Minnillo is also making her motion picture debut with the film, though she already has a great deal of experience in front of the cameras. “This is my first movie, and I’m super excited it’s with Jason and Aaron,” she says. “I’m a huge spoof movie fan. Actually, it’s funny because I think the girls from ‘Mad TV’ pseudo-spoofed me, and now they are all on the set with me. As long as you have a good sense of humor and a good head on your shoulders, then it’s flattering. So go ahead: spoof away!”
Though Kardashian has become a big reality television star, she had never been in a feature film prior to DISASTER MOVIE. “I definitely want to pursue acting,” she says, “and this was the perfect film to start with. The directors and producer have been so amazing with me and with everybody. Just helping us every step of the way. I’m really fortunate.”

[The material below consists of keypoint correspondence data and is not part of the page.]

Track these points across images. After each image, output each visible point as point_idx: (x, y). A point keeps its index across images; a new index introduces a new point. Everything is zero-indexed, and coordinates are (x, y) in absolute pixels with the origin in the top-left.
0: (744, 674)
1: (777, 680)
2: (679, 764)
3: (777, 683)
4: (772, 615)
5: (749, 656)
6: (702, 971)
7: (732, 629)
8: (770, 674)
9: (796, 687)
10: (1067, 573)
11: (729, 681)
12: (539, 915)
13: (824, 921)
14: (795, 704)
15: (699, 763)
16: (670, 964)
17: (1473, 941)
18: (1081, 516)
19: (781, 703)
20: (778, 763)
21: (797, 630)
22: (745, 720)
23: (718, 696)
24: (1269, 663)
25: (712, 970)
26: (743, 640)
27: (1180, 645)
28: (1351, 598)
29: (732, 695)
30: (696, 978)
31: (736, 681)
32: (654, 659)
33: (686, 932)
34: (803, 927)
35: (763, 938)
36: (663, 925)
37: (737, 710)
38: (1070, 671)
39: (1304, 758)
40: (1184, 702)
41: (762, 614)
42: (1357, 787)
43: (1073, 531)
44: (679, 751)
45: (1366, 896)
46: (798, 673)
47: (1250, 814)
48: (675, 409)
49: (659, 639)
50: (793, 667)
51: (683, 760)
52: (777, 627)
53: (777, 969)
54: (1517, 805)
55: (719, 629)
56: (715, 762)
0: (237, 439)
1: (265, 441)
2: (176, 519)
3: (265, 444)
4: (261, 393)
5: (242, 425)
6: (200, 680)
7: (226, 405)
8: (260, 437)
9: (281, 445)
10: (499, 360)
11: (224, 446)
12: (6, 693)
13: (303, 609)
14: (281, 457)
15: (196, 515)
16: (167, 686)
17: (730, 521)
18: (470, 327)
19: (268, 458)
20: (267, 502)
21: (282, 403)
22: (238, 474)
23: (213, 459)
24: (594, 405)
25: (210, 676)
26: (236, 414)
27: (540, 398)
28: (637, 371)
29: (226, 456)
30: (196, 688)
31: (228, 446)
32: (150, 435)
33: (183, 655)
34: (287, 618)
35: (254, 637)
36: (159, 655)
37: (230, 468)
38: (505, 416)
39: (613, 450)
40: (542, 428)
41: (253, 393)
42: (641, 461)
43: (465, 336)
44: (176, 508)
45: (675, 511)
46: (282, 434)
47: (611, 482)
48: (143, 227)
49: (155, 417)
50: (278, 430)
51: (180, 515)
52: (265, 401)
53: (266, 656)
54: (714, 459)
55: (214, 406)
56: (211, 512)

It wasn’t all fun and games, however. At one point, there was real tension on the set when Flanagan, who did a “Keeping Up with the Kardashians” sketch on her show “Mad TV,” was going to meet Kardashian for the first time.
“I was really nervous about meeting her given the sketch I did of her family,” said Flanagan. “I held my breath when I first saw her and thought, ‘Oh, please don't bring it up.’ But Kim walked right up and said ‘I thought that was really funny and cool.’ Ah, crisis averted.”
For Flanagan, the story even gets better. On set, Kardashian had a spider web on her butt, and she yelled, ‘Get it off! Get it off!’ Said Flanagan, “The next thing you know I'm touching Kim's ass! That's so cool, sort of, but weird. The crew couldn’t get over it. Everyone was like, ‘you touched her ass!’ It was a very proud moment.”
The cast and filmmakers are particularly excited about DISASTER MOVIE because, as G-Thang says, “it takes the genre to a whole new level. There’s a lot of stuff going on in the movie. Stuff is falling. Cars are on fire. Buildings are blowing up. There’s never been a spoof movie where there’s been so much action and spectacle but that’s why it’s our job to save the world.”
It was indeed “lunacy on the set,” says Peter Safran, the producer of DISASTER MOVIE with Friedberg and Seltzer. “Pretty much on a daily basis, everybody was weeping with laughter. We had very, very funny people all around us, and the improvs and comic riffs they all did were amazing and ingenious. One of the greatest things about a Jason-and-Aaron production is the relaxed but efficient manner of their sets. They are inherently good guys. They tend to use many of the same actors and crew so there is a short hand of sorts involved. People enjoy working with and for them.”
The filmmakers, per their custom, tend not to like to talk about themselves or their projects. “What are we supposed to say – that we are clever and witty guys?,” says Seltzer who notes that core demographic for their films are teenagers and twenty-somethings – a generation once or even twice removed from their own ages. “What we and our audience have in common is that we are very aware of and interested in pop culture and our love of social and cultural satirization. It’s a very particular type of humor, but one that hopefully resonates with moviegoers.”